• EXERCISE PASSAGE
────
Amnesty International today revealed details of the brutal attacks committed by security forces in Guinea, during the suppression of a mass rally on 28 September in Conakry, and the extent to which the violence was organized by the army.


 Eyewitnesses told the human rights organization that several women were publicly raped by soldiers, including “red berets” - the Presidential Guard. Sources revealed to Amnesty International that many of the victims were killed by the Guinean security forces, who were deliberately ‘shooting to kill’.
 
One source told Amnesty International: “I saw bodies hit in the chest and head, some were shot in the back. Many were hit at close range.”
 
One of the demonstrators told Amnesty International: “The soldiers ripped the skirts off the women, leaving them naked. They hit them with truncheons and Kalashnikovs. I saw two soldiers throw a woman on to the ground and publicly rape her in view of the demonstrators. I was afraid. I saw a soldier rape a naked woman with his truncheon.”Another witness added that he saw a soldier pouring beer on a woman the soldier had just raped.
────
• TASK DETAILS
For each statement, answer yes or no to whether it agrees with the Guinea passage, and quote the words of the passage that decide it. (a) The mass rally in Conakry took place on 28 September. (b) The "red berets" are identified as the Presidential Guard. (c) According to one source, none of the victims had been shot in the back. The records that come next are separate material with no connection to the Guinea passage.

Document images with their source code:
────
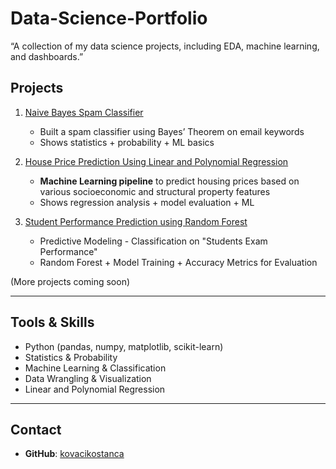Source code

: # Data-Science-Portfolio
“A collection of my data science projects, including EDA, machine learning, and dashboards.”

## Projects

1. [Naive Bayes Spam Classifier](./naive-bayes-spam-classifier/README.md)  
   - Built a spam classifier using Bayes’ Theorem on email keywords  
   - Shows statistics + probability + ML basics

2. [House Price Prediction Using Linear and Polynomial Regression](./house-price-prediction/README.md)
   - **Machine Learning pipeline** to predict housing prices based on various socioeconomic and structural property features
   - Shows regression analysis + model evaluation + ML
  
3. [Student Performance Prediction using Random Forest](./Student_Performance_usin_RandomForest/README.md)
   -  Predictive Modeling - Classification on "Students Exam Performance"
   -  Random Forest + Model Training + Accuracy Metrics for Evaluation  
  

(More projects coming soon)

---

## Tools & Skills  
- Python (pandas, numpy, matplotlib, scikit-learn)  
- Statistics & Probability  
- Machine Learning & Classification  
- Data Wrangling & Visualization
- Linear and Polynomial Regression  

---

## Contact  
- **GitHub**: [kovacikostanca](https://github.com/kovacikostanca)  
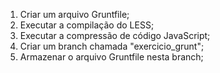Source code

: 1) Criar um arquivo Gruntfile;
2) Executar a compilação do LESS;
3) Executar a compressão de código JavaScript;
4) Criar um branch chamada "exercicio_grunt";
5) Armazenar o arquivo Gruntfile nesta branch;

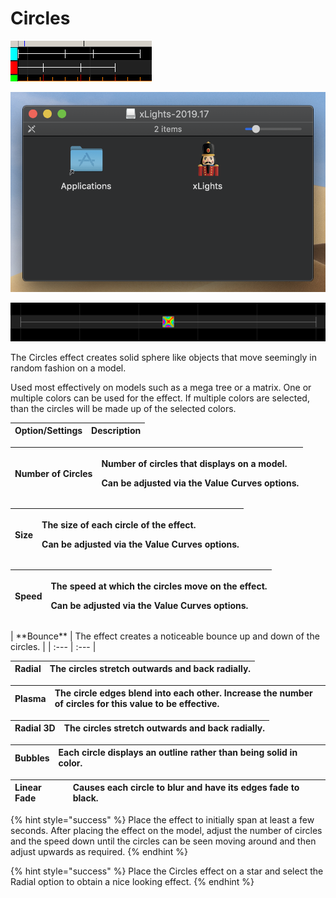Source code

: # Circles

![Icon](../../.gitbook/assets/image%20%28412%29.png)

![Sequencer Grid](../../.gitbook/assets/image%20%28458%29.png)

![](../../.gitbook/assets/image%20%28230%29.png)

The Circles effect creates solid sphere like objects that move seemingly in random fashion on a model.

Used most effectively on models such as a mega tree or a matrix. One or multiple colors can be used for the effect. If multiple colors are selected, than the circles will be made up of the selected colors.

| Option/Settings | Description |
| :--- | :--- |


<table>
  <thead>
    <tr>
      <th style="text-align:left"><b>Number of Circles</b>
      </th>
      <th style="text-align:left">
        <p>Number of circles that displays on a model.</p>
        <p>Can be adjusted via the Value Curves options.</p>
      </th>
    </tr>
  </thead>
  <tbody></tbody>
</table><table>
  <thead>
    <tr>
      <th style="text-align:left"><b>Size</b>
      </th>
      <th style="text-align:left">
        <p>The size of each circle of the effect.</p>
        <p>Can be adjusted via the Value Curves options.</p>
      </th>
    </tr>
  </thead>
  <tbody></tbody>
</table><table>
  <thead>
    <tr>
      <th style="text-align:left"><b>Speed</b>
      </th>
      <th style="text-align:left">
        <p>The speed at which the circles move on the effect.</p>
        <p>Can be adjusted via the Value Curves options.</p>
      </th>
    </tr>
  </thead>
  <tbody></tbody>
</table>| **Bounce** | The effect creates a noticeable bounce up and down of the circles. |
| :--- | :--- |


| **Radial** | The circles stretch outwards and back radially. |
| :--- | :--- |


| **Plasma** | The circle edges blend into each other. Increase the number of circles for this value to be effective. |
| :--- | :--- |


| **Radial 3D** | The circles stretch outwards and back radially. |
| :--- | :--- |


| **Bubbles** | Each circle displays an outline rather than being solid in color. |
| :--- | :--- |


| **Linear Fade** | Causes each circle to blur and have its edges fade to black. |
| :--- | :--- |


{% hint style="success" %}
Place the effect to initially span at least a few seconds. After placing the effect on the model, adjust the number of circles and the speed down until the circles can be seen moving around and then adjust upwards as required.
{% endhint %}

{% hint style="success" %}
Place the Circles effect on a star and select the Radial option to obtain a nice looking effect.
{% endhint %}

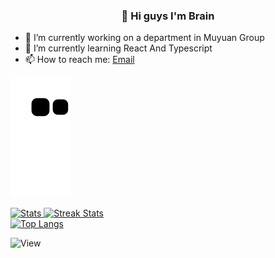 <div align=center>
<h3>🤪 Hi guys I'm Brain</h3>
</div>

- 🔭 I’m currently working on a department in Muyuan Group
- 🌱 I’m currently learning React And Typescript
- 📫 How to reach me: [Email](827421256@qq.com)

![snake gif](https://raw.githubusercontent.com/Brain777777/Brain777777/output/github-contribution-grid-snake.svg)

<div>
  <a href="https://github.com/anuraghazra/github-readme-stats">
    <img width="49%" alt="Stats" src="https://github-readme-stats.vercel.app/api?username=Brain777777&show_icons=true&theme=radical&hide_border=true&custom_title=GitHub+Stats"/>
  </a>
   <a href="https://github.com/anuraghazra/github-readme-stats">
    <img width="49%" alt="Streak Stats" src="https://github-readme-streak-stats.herokuapp.com/?user=Brain777777&theme=radical&hide_border=true"/>
  </a>
</div>

<div>
  <a href="https://github-readme-streak-stats.herokuapp.com">
    <img width="49%" alt="Top Langs" src="https://github-readme-stats.vercel.app/api/top-langs/?username=Brain777777&theme=radical&hide_border=true"/>
  </a>
</div>

![View](https://count.getloli.com/get/@Brain777777.github.readme)

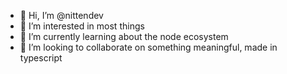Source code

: - 👋 Hi, I’m @nittendev
- 👀 I’m interested in most things
- 🌱 I’m currently learning about the node ecosystem
- 💞️ I’m looking to collaborate on something meaningful, made in typescript

<!---
nittendev/nittendev is a ✨ special ✨ repository because its `README.md` (this file) appears on your GitHub profile.
You can click the Preview link to take a look at your changes.
--->
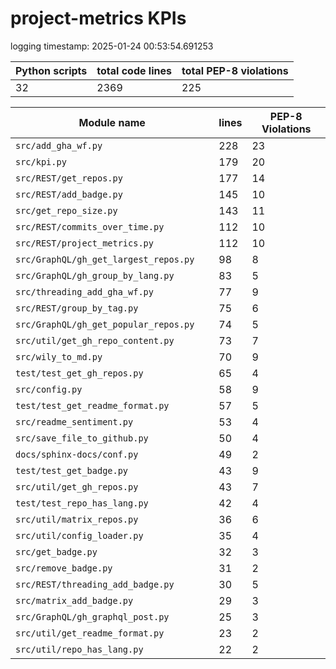 # project-metrics KPIs

logging timestamp:
2025-01-24 00:53:54.691253

| Python scripts | total code lines | total PEP-8 violations |
| --- | --- | --- |
| 32| 2369 | 225 |

| Module name | lines | PEP-8 Violations |
| --- | --- | --- |
| `src/add_gha_wf.py                       ` |        228 |                   23 |
| `src/kpi.py                              ` |        179 |                   20 |
| `src/REST/get_repos.py                   ` |        177 |                   14 |
| `src/REST/add_badge.py                   ` |        145 |                   10 |
| `src/get_repo_size.py                    ` |        143 |                   11 |
| `src/REST/commits_over_time.py           ` |        112 |                   10 |
| `src/REST/project_metrics.py             ` |        112 |                   10 |
| `src/GraphQL/gh_get_largest_repos.py     ` |         98 |                    8 |
| `src/GraphQL/gh_group_by_lang.py         ` |         83 |                    5 |
| `src/threading_add_gha_wf.py             ` |         77 |                    9 |
| `src/REST/group_by_tag.py                ` |         75 |                    6 |
| `src/GraphQL/gh_get_popular_repos.py     ` |         74 |                    5 |
| `src/util/get_gh_repo_content.py         ` |         73 |                    7 |
| `src/wily_to_md.py                       ` |         70 |                    9 |
| `test/test_get_gh_repos.py               ` |         65 |                    4 |
| `src/config.py                           ` |         58 |                    9 |
| `test/test_get_readme_format.py          ` |         57 |                    5 |
| `src/readme_sentiment.py                 ` |         53 |                    4 |
| `src/save_file_to_github.py              ` |         50 |                    4 |
| `docs/sphinx-docs/conf.py                ` |         49 |                    2 |
| `test/test_get_badge.py                  ` |         43 |                    9 |
| `src/util/get_gh_repos.py                ` |         43 |                    7 |
| `test/test_repo_has_lang.py              ` |         42 |                    4 |
| `src/util/matrix_repos.py                ` |         36 |                    6 |
| `src/util/config_loader.py               ` |         35 |                    4 |
| `src/get_badge.py                        ` |         32 |                    3 |
| `src/remove_badge.py                     ` |         31 |                    2 |
| `src/REST/threading_add_badge.py         ` |         30 |                    5 |
| `src/matrix_add_badge.py                 ` |         29 |                    3 |
| `src/GraphQL/gh_graphql_post.py          ` |         25 |                    3 |
| `src/util/get_readme_format.py           ` |         23 |                    2 |
| `src/util/repo_has_lang.py               ` |         22 |                    2 |
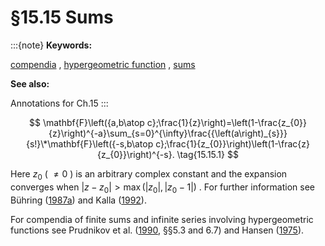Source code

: # §15.15 Sums

:::{note}
**Keywords:**

[compendia](http://dlmf.nist.gov/search/search?q=compendia) , [hypergeometric function](http://dlmf.nist.gov/search/search?q=hypergeometric%20function) , [sums](http://dlmf.nist.gov/search/search?q=sums)

**See also:**

Annotations for Ch.15
:::


<a id="E1"></a>
$$
\mathbf{F}\left({a,b\atop c};\frac{1}{z}\right)=\left(1-\frac{z_{0}}{z}\right)^{-a}\sum_{s=0}^{\infty}\frac{{\left(a\right)_{s}}}{s!}\*\mathbf{F}\left({-s,b\atop c};\frac{1}{z_{0}}\right)\left(1-\frac{z}{z_{0}}\right)^{-s}. \tag{15.15.1}
$$

Here $z_{0}$ ( ${\neq 0}$ ) is an arbitrary complex constant and the expansion converges when $|z-z_{0}|>\max(|z_{0}|,|z_{0}-1|)$ . For further information see Bühring ([1987a](./bib/B.html#bib367 "An analytic continuation of the hypergeometric series")) and Kalla ([1992](./bib/K.html#bib1208 "On the evaluation of the Gauss hypergeometric function")).

For compendia of finite sums and infinite series involving hypergeometric functions see Prudnikov et al. ([1990](./bib/P.html#bib1905 "Integrals and Series: More Special Functions, Vol. 3"), §§5.3 and 6.7) and Hansen ([1975](./bib/H.html#bib1035 "A Table of Series and Products")).
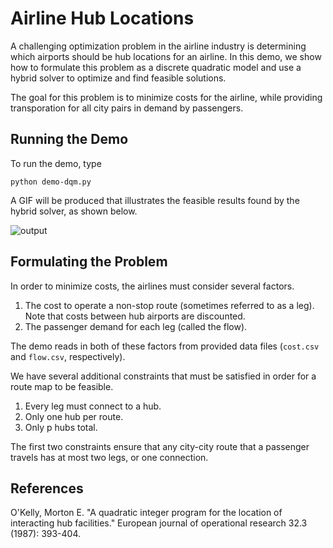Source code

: # Airline Hub Locations

A challenging optimization problem in the airline industry is determining which
airports should be hub locations for an airline. In this demo, we show how to
formulate this problem as a discrete quadratic model and use a hybrid solver to
optimize and find feasible solutions.

The goal for this problem is to minimize costs for the airline, while providing
transporation for all city pairs in demand by passengers.

## Running the Demo

To run the demo, type

`python demo-dqm.py`

A GIF will be produced that illustrates the feasible results found by the
hybrid solver, as shown below.

![output](airline-hubs.gif)

## Formulating the Problem

In order to minimize costs, the airlines must consider several factors.

 1. The cost to operate a non-stop route (sometimes referred to as a leg). Note
that costs between hub airports are discounted.  
 2. The passenger demand for each leg (called the flow).

The demo reads in both of these factors from provided data files (`cost.csv`
and `flow.csv`, respectively).

We have several additional constraints that must be satisfied in order for a
route map to be feasible.

 1. Every leg must connect to a hub.  
 2. Only one hub per route.  
 3. Only p hubs total.

The first two constraints ensure that any city-city route that a passenger
travels has at most two legs, or one connection.

## References

O'Kelly, Morton E. "A quadratic integer program for the location of interacting
hub facilities." European journal of operational research 32.3 (1987): 393-404.
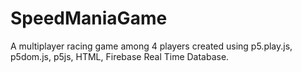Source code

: # SpeedManiaGame
A multiplayer racing game among 4 players created using p5.play.js, p5dom.js, p5js, HTML, Firebase Real Time Database.
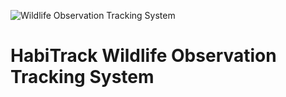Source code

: ![Wildlife Observation Tracking System](https://github.com/user-attachments/assets/d3364123-a42e-4218-8d34-3e16053efc79)

# HabiTrack Wildlife Observation Tracking System

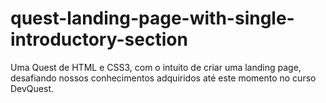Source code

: # quest-landing-page-with-single-introductory-section
Uma Quest de HTML e CSS3, com o intuito de criar uma landing page, desafiando nossos conhecimentos adquiridos até este momento no curso DevQuest.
────
• RESULT OF THE TASK
(a) Yes: "during the suppression of a mass rally on 28 September in Conakry"
(b) Yes: "“red berets” - the Presidential Guard"
(c) No: "some were shot in the back"